* [Tarefa 1]: Relacione todos os artigos de lei citados no texto sobre força maior na Covid-19.
* [Tarefa 2]: Segundo o texto sobre força maior na Covid-19, em que caso a força maior pode excluir a responsabilidade nos contratos privados?
* [Tarefa 3]: Escreva a continuação do texto sobre força maior na Covid-19, começando logo após a última frase apresentada.

* [Texto fornecido]:

◇ ◇ ◇

A força maior no contexto da Covid-19
Diferentemente do que ocorre em outros países do mundo, no Brasil a força maior possui previsão legal, precisamente no artigo 393 do Código Civil. De maneira muito resumida, relativamente aos contratos privados, ela pode se constituir em causa excludente de responsabilidade caso o contrato celebrado entre as partes não contenha previsão em sentido contrário.
O ordenamento ainda contém a previsão, agora nos artigos 478 e 479, no sentido de que esses fatos imprevisíveis e extraordinários podem levar à rescisão de uma avença ou, alternativamente, na revisão das obrigações de modo a torná-las equitativas com a realidade imposta pelos referidos fatos.
Nesse contexto, duas observações nos parecem relevantes. A primeira é a que decorre do texto expresso da lei, isto é, que a força maior somente se configura se não for mesmo possível impedir os seus efeitos, e se, claro, não houver contribuição para que tenha ocorrido agravamento do risco ou mesmo das consequências.
Portanto, muito embora o evento da Covid-19 possa, em tese, ser considerado como força maior diante das consequências imprevisíveis decorrentes de uma pandemia, somente a análise das circunstâncias do caso concreto podem efetivamente autorizar ou não a utilização do evento como excludente de responsabilidade ou mesmo causa de rescisão ou reequilíbrio contratual.

◇ ◇ ◇

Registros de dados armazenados
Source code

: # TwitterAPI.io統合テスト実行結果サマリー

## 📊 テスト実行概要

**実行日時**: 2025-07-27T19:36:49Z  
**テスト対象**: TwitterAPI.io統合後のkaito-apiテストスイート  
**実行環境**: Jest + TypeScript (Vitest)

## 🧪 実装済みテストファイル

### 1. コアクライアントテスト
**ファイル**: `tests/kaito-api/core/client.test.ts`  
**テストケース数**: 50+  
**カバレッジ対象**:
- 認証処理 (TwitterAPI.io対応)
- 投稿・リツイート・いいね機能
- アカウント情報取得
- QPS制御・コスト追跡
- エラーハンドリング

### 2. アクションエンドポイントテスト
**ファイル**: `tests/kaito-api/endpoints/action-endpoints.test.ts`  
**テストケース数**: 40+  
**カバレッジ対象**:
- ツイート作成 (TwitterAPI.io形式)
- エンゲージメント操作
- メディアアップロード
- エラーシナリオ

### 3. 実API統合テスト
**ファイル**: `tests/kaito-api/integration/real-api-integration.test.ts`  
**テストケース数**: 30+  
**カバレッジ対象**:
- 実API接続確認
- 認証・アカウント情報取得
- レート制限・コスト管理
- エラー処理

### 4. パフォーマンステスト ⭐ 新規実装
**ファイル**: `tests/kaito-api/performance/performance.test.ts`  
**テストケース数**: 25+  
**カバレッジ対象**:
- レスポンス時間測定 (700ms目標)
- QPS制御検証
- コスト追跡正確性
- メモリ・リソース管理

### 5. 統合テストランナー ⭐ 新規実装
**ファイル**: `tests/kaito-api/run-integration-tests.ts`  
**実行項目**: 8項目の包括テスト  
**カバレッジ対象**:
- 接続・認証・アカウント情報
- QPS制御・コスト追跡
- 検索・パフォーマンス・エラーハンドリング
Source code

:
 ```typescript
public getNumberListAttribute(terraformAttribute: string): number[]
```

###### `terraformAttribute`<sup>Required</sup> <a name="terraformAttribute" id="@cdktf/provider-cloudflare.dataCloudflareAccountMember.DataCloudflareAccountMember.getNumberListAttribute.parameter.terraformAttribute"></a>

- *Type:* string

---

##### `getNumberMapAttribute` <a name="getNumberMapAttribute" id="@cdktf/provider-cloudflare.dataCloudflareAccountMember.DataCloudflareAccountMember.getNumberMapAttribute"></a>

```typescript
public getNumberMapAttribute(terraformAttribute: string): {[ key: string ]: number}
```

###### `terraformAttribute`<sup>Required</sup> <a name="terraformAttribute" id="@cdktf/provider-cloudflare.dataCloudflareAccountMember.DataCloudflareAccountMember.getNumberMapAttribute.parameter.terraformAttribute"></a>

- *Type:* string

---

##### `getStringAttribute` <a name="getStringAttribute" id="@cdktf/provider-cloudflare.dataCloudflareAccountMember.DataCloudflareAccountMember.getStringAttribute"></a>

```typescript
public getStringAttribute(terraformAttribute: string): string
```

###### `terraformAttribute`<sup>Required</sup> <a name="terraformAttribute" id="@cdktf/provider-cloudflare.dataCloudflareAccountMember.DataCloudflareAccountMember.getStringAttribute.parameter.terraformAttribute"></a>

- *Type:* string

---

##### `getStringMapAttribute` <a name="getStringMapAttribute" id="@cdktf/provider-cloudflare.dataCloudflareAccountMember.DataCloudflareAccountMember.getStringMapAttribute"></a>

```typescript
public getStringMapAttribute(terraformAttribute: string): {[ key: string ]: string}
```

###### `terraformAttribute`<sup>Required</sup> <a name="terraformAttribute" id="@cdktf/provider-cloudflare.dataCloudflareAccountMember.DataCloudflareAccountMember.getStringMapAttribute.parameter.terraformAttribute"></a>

◇ ◇ ◇

* [Resposta escrita 1]: Artigo 393 do Código Civil; artigo 478; artigo 479.

* [Resposta escrita 2]: Caso o contrato celebrado entre as partes não contenha previsão em sentido contrário.

* [Resposta escrita 3]:
No âmbito do Direito Administrativo, os eventos imprevisíveis também foram expressamente previstos na legislação como causa de revisão de contratos administrativos. Todavia, indo além da previsão da legislação civil, o artigo 65, inciso II, alínea ‘d’, da Lei nº 8.666/93 englobou também como causa os eventos previsíveis, mas de consequências incalculáveis. Em ambos os casos, de fatos imprevisíveis ou previsíveis de consequências incalculáveis, entendeu-se estar verificada o que se comumente se chama de álea extraordinária.
Aqui, o que soa mais relevante é o momento da verificação do fato. Ele precisa, necessariamente, ser posterior à apresentação da proposta à Administração Pública, uma vez que, se o evento já era de conhecimento do particular, ficará bem mais difícil a prova de que ele não detinha meios de mensurar seus efeitos. Sendo anterior, ele não poderá ser de conhecimento do particular.
De todo modo, ainda que a previsão da legislação administrativa seja mais abrangente do que a da legislação civil, a incidência ou não do dispositivo legal pertinente somente poderá ser decidida com a análise, caso a caso, das situações fáticas que envolvem cada uma das contratações, posto que submetidas à regras contratuais diversas e a conhecimentos técnicos igualmente diferentes.